REQUEST A
Please print, without any change, the lines of the records below from the line with "scientific name: Thuidium tamariscinum" to the last line of the records.
══ TEXT ══
And as with every journey, you don’t know who you might find, so Pioneer carried some bling with it: a gold-plated plaque with diagrams for any extraterrestrials to decipher. It was a predecessor to the Voyager golden record. Now that the craft’s tank was full,  Pioneer launched on March 2nd, 1972, using a fancy new three-stage rocket to give it the extra oomph it needed to get all the way across the asteroid belt and to Jupiter.

Zooming off at 52,000 kilometers an hour, it was the fastest object ever to leave earth at the time, reaching Mars’s orbit in just 12 weeks! For reference, today’s Martian robots take about half a year or more to make that same journey. After waving Mars goodbye, Pioneer faced one of its biggest challenges… a seven-month voyage through the dreaded asteroid belt to reach Jupiter.
═══
REQUEST B
Output the passage of the Pioneer text above from "And as with" to "to reach Jupiter.", word for word.
══ MATERIAL PROVIDED ══
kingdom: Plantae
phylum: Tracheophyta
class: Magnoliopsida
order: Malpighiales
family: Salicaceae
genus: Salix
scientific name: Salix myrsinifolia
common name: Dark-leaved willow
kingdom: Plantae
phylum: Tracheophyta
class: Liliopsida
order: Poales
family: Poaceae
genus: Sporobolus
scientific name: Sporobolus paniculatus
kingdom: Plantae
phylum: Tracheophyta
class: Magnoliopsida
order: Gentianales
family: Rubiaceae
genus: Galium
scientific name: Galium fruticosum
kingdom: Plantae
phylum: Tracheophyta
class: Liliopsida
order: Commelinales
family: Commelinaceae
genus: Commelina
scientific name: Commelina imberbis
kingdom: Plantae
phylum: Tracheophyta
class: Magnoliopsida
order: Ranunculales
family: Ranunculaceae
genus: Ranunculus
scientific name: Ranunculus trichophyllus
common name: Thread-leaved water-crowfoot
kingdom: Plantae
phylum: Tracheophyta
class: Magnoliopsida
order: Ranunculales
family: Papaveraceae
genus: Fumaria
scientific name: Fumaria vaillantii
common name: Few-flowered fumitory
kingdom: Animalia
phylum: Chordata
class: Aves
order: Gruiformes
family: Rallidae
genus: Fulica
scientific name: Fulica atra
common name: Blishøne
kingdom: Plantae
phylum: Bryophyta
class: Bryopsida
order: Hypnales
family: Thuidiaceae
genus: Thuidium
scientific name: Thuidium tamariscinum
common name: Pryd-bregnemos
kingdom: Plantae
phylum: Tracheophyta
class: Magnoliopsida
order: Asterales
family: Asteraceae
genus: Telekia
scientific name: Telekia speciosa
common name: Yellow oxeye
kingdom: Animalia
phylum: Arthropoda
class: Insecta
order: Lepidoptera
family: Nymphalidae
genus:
═══
COMPLETE ANSWER A
scientific name: Thuidium tamariscinum
common name: Pryd-bregnemos
kingdom: Plantae
phylum: Tracheophyta
class: Magnoliopsida
order: Asterales
family: Asteraceae
genus: Telekia
scientific name: Telekia speciosa
common name: Yellow oxeye
kingdom: Animalia
phylum: Arthropoda
class: Insecta
order: Lepidoptera
family: Nymphalidae
genus:

COMPLETE ANSWER B
And as with every journey, you don’t know who you might find, so Pioneer carried some bling with it: a gold-plated plaque with diagrams for any extraterrestrials to decipher. It was a predecessor to the Voyager golden record. Now that the craft’s tank was full,  Pioneer launched on March 2nd, 1972, using a fancy new three-stage rocket to give it the extra oomph it needed to get all the way across the asteroid belt and to Jupiter.

Zooming off at 52,000 kilometers an hour, it was the fastest object ever to leave earth at the time, reaching Mars’s orbit in just 12 weeks! For reference, today’s Martian robots take about half a year or more to make that same journey. After waving Mars goodbye, Pioneer faced one of its biggest challenges… a seven-month voyage through the dreaded asteroid belt to reach Jupiter.